WHAT THE EXERCISE ASKS: Copy all of the material below word for word, but leave out the pictures.

Measurement reading data:
-- -- --
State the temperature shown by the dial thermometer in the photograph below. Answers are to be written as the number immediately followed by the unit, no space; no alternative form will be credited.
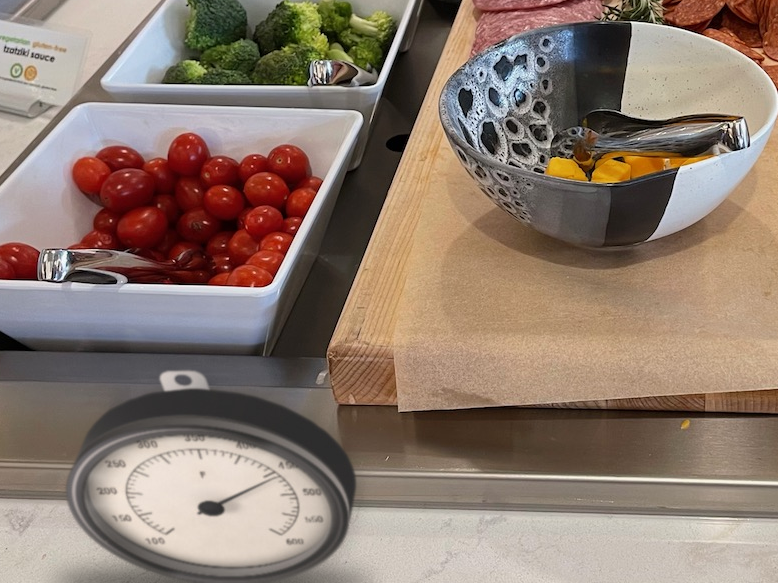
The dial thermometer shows 450°F
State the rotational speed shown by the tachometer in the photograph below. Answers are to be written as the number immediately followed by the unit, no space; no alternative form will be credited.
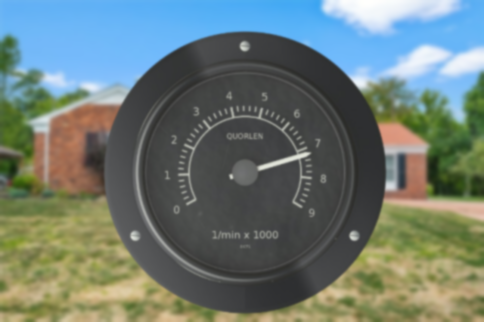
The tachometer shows 7200rpm
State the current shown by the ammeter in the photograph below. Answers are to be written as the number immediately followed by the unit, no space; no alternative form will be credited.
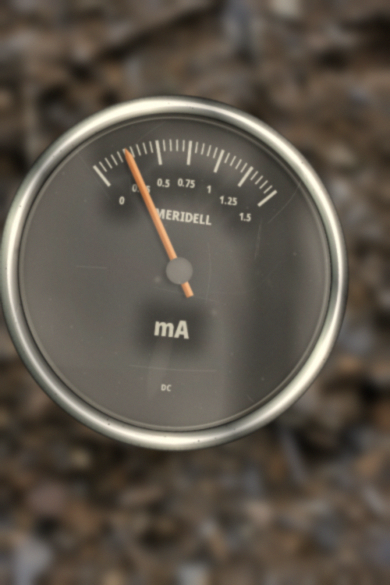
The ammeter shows 0.25mA
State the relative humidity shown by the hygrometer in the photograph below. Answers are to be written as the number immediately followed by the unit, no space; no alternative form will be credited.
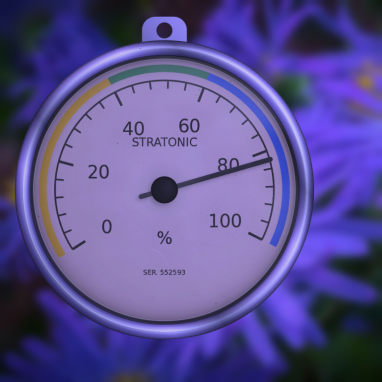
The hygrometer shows 82%
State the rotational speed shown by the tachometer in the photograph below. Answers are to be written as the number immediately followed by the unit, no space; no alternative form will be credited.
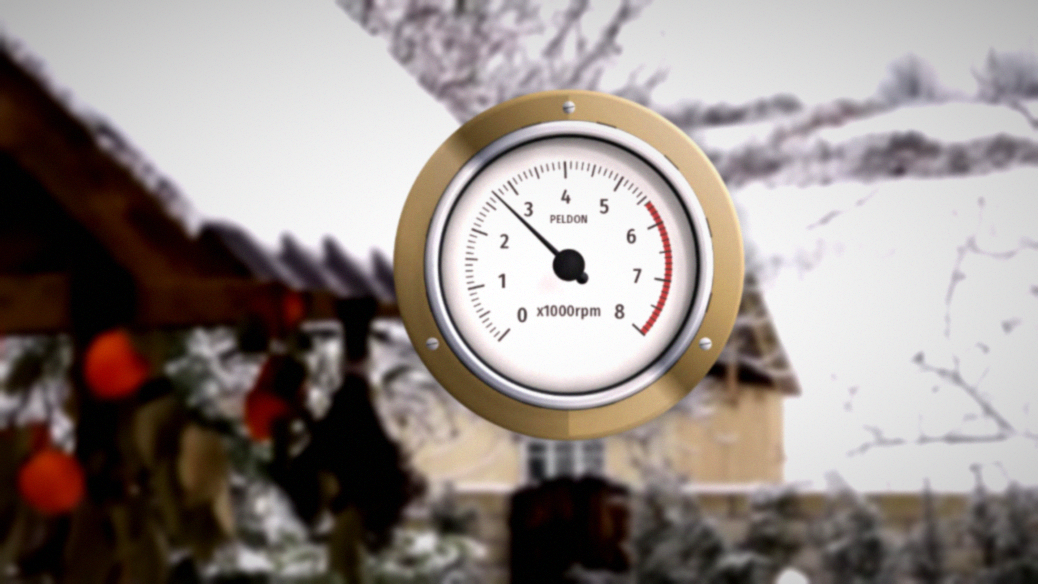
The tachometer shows 2700rpm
-- -- --
RESPONSE TO THE TASK:
State the temperature shown by the dial thermometer in the photograph below. Answers are to be written as the number immediately followed by the unit, no space; no alternative form will be credited.
The dial thermometer shows 450°F
State the rotational speed shown by the tachometer in the photograph below. Answers are to be written as the number immediately followed by the unit, no space; no alternative form will be credited.
The tachometer shows 7200rpm
State the current shown by the ammeter in the photograph below. Answers are to be written as the number immediately followed by the unit, no space; no alternative form will be credited.
The ammeter shows 0.25mA
State the relative humidity shown by the hygrometer in the photograph below. Answers are to be written as the number immediately followed by the unit, no space; no alternative form will be credited.
The hygrometer shows 82%
State the rotational speed shown by the tachometer in the photograph below. Answers are to be written as the number immediately followed by the unit, no space; no alternative form will be credited.
The tachometer shows 2700rpm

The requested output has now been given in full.